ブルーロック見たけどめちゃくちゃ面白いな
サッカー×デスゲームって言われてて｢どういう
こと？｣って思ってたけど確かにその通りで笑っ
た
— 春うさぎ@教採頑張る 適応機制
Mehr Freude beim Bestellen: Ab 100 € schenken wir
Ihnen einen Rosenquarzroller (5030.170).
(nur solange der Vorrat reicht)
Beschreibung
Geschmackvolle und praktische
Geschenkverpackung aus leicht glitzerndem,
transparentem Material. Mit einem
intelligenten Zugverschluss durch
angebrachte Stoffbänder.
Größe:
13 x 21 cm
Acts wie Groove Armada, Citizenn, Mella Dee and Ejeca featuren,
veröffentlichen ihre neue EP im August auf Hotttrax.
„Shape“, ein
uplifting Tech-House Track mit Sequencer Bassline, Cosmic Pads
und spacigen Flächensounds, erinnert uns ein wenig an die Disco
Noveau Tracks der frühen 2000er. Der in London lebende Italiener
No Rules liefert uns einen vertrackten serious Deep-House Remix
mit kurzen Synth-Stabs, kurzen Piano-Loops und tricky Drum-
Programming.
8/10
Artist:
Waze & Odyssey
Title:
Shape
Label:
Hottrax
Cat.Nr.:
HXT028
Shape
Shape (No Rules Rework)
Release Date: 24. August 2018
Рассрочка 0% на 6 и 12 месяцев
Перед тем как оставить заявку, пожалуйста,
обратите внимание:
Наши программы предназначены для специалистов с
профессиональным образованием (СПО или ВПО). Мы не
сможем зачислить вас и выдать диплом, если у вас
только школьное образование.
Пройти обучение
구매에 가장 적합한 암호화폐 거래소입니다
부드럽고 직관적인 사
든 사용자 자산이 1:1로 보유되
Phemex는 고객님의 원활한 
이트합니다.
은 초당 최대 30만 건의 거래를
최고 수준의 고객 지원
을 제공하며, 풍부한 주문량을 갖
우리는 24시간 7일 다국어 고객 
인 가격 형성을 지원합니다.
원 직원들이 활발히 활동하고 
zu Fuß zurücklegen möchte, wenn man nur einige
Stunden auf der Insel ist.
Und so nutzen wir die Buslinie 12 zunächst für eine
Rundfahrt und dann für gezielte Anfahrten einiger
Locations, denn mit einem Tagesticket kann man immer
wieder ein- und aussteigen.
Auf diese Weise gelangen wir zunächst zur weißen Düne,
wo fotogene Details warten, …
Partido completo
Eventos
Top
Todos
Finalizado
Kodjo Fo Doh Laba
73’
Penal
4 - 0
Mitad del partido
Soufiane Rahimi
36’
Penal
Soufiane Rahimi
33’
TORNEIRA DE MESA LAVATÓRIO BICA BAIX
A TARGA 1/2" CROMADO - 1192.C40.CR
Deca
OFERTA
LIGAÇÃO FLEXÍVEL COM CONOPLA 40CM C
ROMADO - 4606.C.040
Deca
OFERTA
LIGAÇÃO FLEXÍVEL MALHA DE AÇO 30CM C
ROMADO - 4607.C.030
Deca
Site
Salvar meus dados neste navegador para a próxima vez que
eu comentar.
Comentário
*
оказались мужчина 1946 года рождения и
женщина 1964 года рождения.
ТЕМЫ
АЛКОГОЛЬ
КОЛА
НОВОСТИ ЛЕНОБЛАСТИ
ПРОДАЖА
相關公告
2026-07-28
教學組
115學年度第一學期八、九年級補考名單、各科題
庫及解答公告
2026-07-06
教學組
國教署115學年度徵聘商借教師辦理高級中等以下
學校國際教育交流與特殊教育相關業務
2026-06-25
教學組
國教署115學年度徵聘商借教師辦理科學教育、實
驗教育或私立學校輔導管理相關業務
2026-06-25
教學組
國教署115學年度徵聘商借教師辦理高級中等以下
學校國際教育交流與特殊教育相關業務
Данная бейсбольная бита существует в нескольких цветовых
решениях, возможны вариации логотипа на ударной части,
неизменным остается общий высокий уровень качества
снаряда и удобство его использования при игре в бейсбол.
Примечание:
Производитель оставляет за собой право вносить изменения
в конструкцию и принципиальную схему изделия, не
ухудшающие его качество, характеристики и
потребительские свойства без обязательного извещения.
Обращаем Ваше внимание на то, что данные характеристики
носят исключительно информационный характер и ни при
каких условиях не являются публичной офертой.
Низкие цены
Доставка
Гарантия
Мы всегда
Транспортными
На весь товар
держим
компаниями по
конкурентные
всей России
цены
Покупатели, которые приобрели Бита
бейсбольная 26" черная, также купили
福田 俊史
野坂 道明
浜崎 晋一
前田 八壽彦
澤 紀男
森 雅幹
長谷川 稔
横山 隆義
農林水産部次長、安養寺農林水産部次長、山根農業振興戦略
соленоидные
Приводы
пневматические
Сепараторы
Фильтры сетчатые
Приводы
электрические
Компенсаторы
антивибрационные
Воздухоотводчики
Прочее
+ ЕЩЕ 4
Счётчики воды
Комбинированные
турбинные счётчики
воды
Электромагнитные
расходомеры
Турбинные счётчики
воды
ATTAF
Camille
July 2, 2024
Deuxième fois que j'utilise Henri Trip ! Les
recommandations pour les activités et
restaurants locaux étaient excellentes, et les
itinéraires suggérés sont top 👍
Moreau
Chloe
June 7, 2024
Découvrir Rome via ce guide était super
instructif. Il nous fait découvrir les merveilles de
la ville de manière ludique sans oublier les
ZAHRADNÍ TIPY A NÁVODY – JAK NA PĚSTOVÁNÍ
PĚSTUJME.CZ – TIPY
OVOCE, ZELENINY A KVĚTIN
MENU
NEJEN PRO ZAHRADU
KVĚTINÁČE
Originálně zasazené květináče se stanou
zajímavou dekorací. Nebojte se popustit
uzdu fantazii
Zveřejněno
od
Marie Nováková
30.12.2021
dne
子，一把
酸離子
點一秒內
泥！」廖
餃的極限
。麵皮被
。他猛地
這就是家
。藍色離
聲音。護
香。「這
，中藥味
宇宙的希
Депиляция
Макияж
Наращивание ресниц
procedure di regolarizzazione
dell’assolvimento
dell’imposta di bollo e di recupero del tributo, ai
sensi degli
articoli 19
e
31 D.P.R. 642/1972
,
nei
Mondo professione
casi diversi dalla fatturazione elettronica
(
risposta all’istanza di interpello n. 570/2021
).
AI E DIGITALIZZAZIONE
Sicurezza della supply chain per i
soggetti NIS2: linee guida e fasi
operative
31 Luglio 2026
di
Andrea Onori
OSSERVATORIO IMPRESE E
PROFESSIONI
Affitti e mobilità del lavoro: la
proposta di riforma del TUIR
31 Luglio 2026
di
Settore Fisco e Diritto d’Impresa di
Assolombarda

━━━━━━━━━━━━━━━━━━━━━━━━━━━━━━

**EXERCISE DESCRIPTION:** Convert the lines from the first one up to and including the line containing "Acts wie Groove" into a Markdown table with the columns No. and Line. Number each row and omit any blank lines.

**EXERCISE OUTPUT:**
| No. | Line |
|---|---|
| 1 | ブルーロック見たけどめちゃくちゃ面白いな |
| 2 | サッカー×デスゲームって言われてて｢どういう |
| 3 | こと？｣って思ってたけど確かにその通りで笑っ |
| 4 | た |
| 5 | — 春うさぎ@教採頑張る 適応機制 |
| 6 | Mehr Freude beim Bestellen: Ab 100 € schenken wir |
| 7 | Ihnen einen Rosenquarzroller (5030.170). |
| 8 | (nur solange der Vorrat reicht) |
| 9 | Beschreibung |
| 10 | Geschmackvolle und praktische |
| 11 | Geschenkverpackung aus leicht glitzerndem, |
| 12 | transparentem Material. Mit einem |
| 13 | intelligenten Zugverschluss durch |
| 14 | angebrachte Stoffbänder. |
| 15 | Größe: |
| 16 | 13 x 21 cm |
| 17 | Acts wie Groove Armada, Citizenn, Mella Dee and Ejeca featuren, |